Ese elogio de un hombre de 56 años, aficionado a los burros (carreras de caballos) me llenaba de satisfacción y me rejuvenecía.

Pagó, el mozo me dirigió la última mirada al pecho, lo dejé suspirando, nos levantamos y tomamos un taxi hasta el hotel. Fuimos arrullados como dos novios en luna de miel.

Al entrar, las caricias juguetonas del camino de vuelta, se convirtieron en abrazos apasionados. Nos desnudamos casi rompiendo la ropa. Nos miramos desnudos, mis pezones erectos y su verga dura eran la muestra de no poder esperar. Quería sentirlo bien dentro, me puse a cuatro patas sobre la cama, y sin preámbulos entró en mi gruta, totalmente mojada.
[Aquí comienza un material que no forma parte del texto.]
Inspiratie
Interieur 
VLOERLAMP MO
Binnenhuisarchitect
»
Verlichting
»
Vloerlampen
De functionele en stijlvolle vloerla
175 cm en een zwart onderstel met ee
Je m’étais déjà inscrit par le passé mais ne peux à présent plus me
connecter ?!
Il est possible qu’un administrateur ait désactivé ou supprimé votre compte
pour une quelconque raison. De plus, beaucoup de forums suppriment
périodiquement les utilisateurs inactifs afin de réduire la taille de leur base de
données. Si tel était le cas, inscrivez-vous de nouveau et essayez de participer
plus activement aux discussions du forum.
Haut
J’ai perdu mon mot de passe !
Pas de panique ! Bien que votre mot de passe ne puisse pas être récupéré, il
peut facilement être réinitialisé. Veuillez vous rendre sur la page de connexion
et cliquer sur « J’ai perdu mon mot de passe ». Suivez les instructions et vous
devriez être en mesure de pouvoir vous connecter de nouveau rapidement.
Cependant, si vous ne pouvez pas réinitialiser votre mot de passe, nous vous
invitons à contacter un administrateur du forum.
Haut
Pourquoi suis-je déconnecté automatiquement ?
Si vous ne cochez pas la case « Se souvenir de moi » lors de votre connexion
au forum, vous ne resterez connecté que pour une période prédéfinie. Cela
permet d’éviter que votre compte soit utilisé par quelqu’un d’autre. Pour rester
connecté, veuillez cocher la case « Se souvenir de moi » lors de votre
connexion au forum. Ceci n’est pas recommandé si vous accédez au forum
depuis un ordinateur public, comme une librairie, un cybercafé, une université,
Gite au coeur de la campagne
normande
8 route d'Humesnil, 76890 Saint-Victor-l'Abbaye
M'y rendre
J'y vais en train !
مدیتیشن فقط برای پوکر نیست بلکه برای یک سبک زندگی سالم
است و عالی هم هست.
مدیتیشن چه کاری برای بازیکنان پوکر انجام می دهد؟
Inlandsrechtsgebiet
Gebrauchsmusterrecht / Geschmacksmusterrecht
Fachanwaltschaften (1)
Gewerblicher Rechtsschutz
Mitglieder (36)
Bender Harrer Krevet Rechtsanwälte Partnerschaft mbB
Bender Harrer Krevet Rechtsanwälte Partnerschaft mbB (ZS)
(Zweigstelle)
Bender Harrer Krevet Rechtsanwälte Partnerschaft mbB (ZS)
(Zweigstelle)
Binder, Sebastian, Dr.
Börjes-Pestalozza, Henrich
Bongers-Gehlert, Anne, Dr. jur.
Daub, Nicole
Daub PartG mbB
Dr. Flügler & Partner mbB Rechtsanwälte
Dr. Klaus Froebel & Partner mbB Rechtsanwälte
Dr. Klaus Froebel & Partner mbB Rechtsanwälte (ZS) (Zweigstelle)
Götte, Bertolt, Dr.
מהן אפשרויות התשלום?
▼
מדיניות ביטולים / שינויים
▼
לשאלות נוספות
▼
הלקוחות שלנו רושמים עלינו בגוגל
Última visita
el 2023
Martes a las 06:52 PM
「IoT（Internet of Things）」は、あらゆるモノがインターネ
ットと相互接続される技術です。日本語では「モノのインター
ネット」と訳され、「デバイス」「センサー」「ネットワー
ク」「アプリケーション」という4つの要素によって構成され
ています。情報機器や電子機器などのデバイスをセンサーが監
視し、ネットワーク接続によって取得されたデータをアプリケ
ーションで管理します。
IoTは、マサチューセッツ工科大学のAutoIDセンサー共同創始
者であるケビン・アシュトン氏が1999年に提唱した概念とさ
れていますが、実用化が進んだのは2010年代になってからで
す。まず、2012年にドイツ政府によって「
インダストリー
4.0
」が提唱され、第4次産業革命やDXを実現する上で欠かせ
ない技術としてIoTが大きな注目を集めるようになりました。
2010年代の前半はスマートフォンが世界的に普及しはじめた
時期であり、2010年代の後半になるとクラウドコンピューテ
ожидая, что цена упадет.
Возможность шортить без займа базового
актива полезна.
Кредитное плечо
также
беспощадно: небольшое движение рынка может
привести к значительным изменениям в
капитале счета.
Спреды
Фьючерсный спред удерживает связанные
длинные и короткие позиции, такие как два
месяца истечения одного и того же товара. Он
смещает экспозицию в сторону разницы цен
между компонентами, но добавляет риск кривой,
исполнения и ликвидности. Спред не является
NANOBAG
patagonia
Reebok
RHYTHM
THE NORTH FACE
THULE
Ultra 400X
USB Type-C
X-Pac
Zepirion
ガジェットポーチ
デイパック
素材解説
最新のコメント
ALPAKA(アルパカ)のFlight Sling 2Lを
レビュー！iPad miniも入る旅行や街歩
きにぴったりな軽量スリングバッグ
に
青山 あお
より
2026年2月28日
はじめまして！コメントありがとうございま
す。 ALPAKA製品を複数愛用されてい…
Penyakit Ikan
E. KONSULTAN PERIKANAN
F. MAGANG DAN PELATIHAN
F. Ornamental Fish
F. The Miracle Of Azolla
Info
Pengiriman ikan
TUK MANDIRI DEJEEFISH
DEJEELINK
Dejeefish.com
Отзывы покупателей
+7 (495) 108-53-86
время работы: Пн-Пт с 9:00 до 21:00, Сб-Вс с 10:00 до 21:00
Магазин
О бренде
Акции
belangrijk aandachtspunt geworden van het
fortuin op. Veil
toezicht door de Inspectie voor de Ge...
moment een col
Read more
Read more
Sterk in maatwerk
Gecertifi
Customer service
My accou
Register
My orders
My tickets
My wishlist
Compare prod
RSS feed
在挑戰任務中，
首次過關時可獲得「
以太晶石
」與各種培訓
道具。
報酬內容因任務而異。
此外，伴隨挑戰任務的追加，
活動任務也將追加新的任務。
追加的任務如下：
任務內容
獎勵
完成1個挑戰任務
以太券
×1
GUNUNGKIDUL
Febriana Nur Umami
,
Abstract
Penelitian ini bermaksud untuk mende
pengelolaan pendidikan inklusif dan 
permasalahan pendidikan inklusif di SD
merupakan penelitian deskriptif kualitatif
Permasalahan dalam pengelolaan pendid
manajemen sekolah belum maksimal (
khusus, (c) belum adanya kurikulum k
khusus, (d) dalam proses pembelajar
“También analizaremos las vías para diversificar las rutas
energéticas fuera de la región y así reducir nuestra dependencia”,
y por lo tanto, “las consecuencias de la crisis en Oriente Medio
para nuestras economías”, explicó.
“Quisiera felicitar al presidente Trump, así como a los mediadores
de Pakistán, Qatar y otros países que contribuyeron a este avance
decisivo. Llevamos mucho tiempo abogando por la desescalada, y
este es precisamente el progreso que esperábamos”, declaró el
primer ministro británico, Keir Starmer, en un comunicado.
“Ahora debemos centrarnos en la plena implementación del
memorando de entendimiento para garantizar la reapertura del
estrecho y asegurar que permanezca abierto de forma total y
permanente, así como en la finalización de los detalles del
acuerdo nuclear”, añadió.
Empezó el bombeo, yo gemía. De pronto, de la habitación de al lado, comenzaron a oírse gritos de pasión, otra pareja cogía de manera escandalosa.

Me animé y empecé a chillar.

“¡Así, hasta dentro! ¡Que gusto me das!, Sigueeee……”

“Yegua, puta, muévete así….”

Vamos que empezamos una competencia  para ver quien hacía más ruido en el goce.

Debimos acabar al tiempo, pues tras mi “tu leche, tu leche , AAAHHHH”, y el “Diooooos” de mi marido cuando soltó su esperma, yo me había ido un par de veces, y nos quedamos tumbados descansando del esfuerzo, nuestros vecinos también estaban en silencio.